What you are asked to do:
Check each line of the listing below for the word "linejoin" and say how many lines have it. Nothing else should be written.

Information:

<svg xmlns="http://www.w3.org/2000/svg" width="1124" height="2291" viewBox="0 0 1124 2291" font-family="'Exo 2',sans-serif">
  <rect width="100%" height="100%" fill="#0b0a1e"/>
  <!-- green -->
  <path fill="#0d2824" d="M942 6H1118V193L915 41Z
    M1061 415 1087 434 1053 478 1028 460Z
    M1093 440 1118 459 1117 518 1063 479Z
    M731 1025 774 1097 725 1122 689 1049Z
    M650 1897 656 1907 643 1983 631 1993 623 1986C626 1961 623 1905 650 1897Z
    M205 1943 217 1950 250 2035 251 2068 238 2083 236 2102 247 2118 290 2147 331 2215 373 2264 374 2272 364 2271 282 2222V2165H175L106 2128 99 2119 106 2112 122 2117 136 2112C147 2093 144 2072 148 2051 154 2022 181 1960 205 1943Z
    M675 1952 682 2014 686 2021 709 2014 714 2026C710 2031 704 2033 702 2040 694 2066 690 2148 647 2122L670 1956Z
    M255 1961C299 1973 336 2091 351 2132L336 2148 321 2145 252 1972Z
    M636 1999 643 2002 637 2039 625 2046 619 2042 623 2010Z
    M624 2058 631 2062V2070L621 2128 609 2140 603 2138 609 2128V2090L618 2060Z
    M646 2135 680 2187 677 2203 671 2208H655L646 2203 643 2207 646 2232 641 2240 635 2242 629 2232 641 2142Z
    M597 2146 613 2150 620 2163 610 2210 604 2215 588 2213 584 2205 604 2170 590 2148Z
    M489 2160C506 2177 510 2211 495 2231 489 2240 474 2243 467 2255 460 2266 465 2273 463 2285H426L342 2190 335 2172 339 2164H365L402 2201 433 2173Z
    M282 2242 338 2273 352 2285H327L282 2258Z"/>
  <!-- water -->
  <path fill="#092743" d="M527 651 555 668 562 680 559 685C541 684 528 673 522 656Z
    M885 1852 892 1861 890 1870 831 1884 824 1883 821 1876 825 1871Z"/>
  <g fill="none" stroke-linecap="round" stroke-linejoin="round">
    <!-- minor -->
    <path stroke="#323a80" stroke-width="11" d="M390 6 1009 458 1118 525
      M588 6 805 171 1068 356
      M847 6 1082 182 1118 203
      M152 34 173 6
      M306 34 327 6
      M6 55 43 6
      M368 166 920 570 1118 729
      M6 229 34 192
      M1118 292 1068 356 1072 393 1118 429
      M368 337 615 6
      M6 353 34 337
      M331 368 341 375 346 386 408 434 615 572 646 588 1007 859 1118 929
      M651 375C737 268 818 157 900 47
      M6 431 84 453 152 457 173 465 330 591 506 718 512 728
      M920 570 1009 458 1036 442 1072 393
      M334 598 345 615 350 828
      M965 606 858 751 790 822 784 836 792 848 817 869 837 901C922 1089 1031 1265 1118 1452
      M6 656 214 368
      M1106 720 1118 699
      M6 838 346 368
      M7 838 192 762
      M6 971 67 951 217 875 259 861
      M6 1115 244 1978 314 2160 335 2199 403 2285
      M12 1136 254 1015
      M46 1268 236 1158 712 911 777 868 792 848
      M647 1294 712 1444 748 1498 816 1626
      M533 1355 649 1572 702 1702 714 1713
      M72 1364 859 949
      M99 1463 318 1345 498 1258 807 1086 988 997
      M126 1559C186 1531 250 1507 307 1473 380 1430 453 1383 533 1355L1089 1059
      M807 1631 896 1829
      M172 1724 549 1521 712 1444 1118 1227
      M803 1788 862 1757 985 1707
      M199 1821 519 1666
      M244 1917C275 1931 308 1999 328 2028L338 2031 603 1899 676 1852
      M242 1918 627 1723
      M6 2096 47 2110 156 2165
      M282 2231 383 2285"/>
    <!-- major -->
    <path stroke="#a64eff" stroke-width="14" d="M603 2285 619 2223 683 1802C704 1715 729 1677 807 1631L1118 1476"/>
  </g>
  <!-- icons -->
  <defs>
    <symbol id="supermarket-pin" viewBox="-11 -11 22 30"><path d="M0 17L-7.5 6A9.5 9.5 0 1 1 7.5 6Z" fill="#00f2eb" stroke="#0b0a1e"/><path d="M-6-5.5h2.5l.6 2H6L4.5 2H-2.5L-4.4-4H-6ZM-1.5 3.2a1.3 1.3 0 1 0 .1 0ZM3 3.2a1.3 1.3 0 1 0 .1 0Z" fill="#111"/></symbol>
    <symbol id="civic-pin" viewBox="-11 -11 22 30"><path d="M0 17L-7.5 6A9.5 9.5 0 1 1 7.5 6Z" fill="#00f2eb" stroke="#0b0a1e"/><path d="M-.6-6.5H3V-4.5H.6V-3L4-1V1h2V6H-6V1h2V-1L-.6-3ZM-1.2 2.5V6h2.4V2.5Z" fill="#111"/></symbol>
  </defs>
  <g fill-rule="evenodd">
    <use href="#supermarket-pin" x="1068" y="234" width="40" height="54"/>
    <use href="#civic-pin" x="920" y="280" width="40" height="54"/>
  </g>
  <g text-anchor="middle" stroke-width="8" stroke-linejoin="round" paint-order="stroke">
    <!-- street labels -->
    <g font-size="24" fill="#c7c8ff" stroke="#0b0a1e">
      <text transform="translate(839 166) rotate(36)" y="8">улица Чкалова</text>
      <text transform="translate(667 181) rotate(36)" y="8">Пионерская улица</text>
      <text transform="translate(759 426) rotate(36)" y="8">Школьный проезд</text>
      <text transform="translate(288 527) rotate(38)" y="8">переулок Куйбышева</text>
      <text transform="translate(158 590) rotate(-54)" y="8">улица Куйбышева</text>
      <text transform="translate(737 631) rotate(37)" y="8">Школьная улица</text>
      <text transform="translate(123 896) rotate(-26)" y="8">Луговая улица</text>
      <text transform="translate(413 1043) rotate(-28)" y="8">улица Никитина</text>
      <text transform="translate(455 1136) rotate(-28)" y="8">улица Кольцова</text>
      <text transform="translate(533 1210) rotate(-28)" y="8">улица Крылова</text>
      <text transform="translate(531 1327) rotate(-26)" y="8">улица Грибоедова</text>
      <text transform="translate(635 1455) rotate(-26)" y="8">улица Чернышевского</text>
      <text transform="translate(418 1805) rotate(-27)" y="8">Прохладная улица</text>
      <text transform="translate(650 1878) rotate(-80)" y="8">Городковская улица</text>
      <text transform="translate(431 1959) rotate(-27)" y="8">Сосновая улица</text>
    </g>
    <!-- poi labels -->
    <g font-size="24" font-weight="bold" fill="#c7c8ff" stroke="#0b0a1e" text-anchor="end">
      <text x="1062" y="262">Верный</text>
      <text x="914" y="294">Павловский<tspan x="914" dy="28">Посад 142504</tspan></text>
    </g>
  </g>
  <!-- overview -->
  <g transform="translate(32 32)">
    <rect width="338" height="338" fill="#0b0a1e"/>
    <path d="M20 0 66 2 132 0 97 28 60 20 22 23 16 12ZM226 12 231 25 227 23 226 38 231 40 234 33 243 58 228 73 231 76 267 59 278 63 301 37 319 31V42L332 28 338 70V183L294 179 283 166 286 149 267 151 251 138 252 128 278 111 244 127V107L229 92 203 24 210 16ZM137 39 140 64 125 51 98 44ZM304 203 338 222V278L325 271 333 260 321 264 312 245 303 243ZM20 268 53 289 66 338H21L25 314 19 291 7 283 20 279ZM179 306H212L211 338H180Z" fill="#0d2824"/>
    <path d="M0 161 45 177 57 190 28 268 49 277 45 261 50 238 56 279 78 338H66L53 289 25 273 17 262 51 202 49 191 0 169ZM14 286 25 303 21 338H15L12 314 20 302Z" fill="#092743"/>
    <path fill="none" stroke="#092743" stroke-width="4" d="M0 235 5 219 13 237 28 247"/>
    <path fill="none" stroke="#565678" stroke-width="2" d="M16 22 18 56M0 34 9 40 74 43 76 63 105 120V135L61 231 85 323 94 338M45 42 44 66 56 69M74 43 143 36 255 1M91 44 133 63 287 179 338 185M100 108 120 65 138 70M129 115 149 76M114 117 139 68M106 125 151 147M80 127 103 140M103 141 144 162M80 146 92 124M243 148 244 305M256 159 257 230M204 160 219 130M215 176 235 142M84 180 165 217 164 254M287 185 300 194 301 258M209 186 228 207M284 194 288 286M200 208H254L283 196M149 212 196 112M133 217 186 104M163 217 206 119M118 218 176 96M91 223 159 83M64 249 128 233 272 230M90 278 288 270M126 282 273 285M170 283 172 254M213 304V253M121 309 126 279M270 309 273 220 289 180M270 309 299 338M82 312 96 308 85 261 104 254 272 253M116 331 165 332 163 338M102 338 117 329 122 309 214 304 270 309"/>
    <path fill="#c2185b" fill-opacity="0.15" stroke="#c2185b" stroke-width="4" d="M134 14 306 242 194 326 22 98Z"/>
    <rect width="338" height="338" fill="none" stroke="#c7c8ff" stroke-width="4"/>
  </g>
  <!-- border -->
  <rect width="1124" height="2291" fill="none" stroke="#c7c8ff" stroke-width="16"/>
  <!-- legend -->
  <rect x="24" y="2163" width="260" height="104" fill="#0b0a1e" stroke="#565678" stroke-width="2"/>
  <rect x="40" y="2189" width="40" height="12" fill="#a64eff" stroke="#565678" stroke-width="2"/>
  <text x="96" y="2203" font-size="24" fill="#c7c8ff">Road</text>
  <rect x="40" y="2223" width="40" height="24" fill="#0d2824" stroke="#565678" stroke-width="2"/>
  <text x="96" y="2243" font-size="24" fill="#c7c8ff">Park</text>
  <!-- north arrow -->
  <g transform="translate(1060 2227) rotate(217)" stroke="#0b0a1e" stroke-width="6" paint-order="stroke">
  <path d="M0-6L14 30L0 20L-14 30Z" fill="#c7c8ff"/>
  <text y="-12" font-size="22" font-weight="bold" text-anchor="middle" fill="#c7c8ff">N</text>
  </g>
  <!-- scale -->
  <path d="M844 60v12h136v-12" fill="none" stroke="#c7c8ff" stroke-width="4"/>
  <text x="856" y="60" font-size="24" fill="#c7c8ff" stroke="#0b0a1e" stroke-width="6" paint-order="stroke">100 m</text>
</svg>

Solution for this problem:
2